- Task directions
When a line below holds the string "March", show that line.

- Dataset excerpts

● ● ●

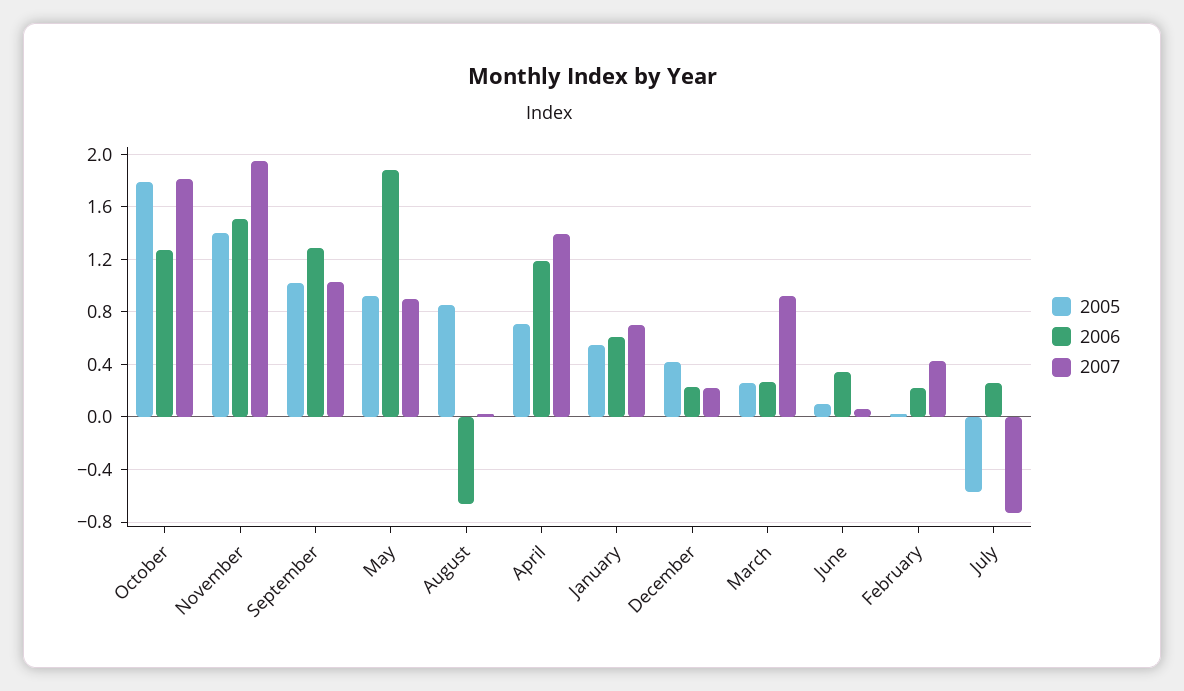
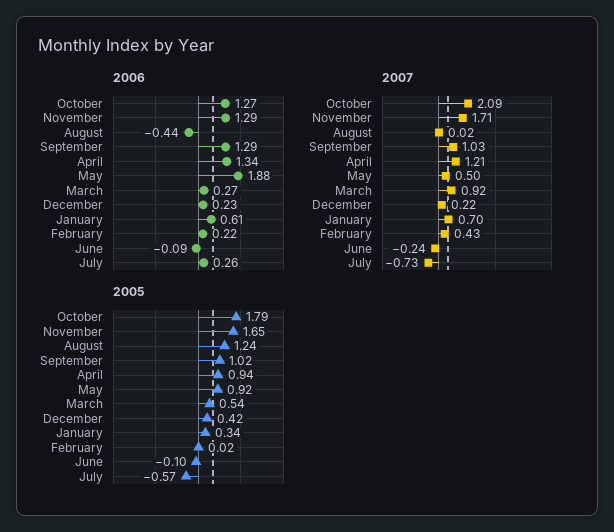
  {
    "2005": {
      "October": 1.79,
-     "November": 1.4,
+     "November": 1.65,
      "September": 1.02,
      "May": 0.92,
-     "August": 0.85,
+     "August": 1.24,
-     "April": 0.7,
+     "April": 0.94,
-     "January": 0.55,
+     "January": 0.34,
      "December": 0.42,
-     "March": 0.25,
+     "March": 0.54,
-     "June": 0.1,
+     "June": -0.1,
      "February": 0.02,
      "July": -0.57
    },
    "2006": {
      "October": 1.27,
-     "November": 1.5,
+     "November": 1.29,
      "September": 1.29,
      "May": 1.88,
-     "August": -0.65,
+     "August": -0.44,
-     "April": 1.2,
+     "April": 1.34,
      "January": 0.61,
      "December": 0.23,
      "March": 0.27,
-     "June": 0.35,
+     "June": -0.09,
      "February": 0.22,
      "July": 0.26
    },
    "2007": {
-     "October": 1.8,
+     "October": 2.09,
-     "November": 1.95,
+     "November": 1.71,
      "September": 1.03,
-     "May": 0.9,
+     "May": 0.5,
      "August": 0.02,
-     "April": 1.4,
+     "April": 1.21,
      "January": 0.7,
      "December": 0.22,
      "March": 0.92,
-     "June": 0.05,
+     "June": -0.24,
      "February": 0.43,
      "July": -0.73
    }
  }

● ● ●

- Exercise result
-     "March": 0.25,
+     "March": 0.54,
      "March": 0.27,
      "March": 0.92,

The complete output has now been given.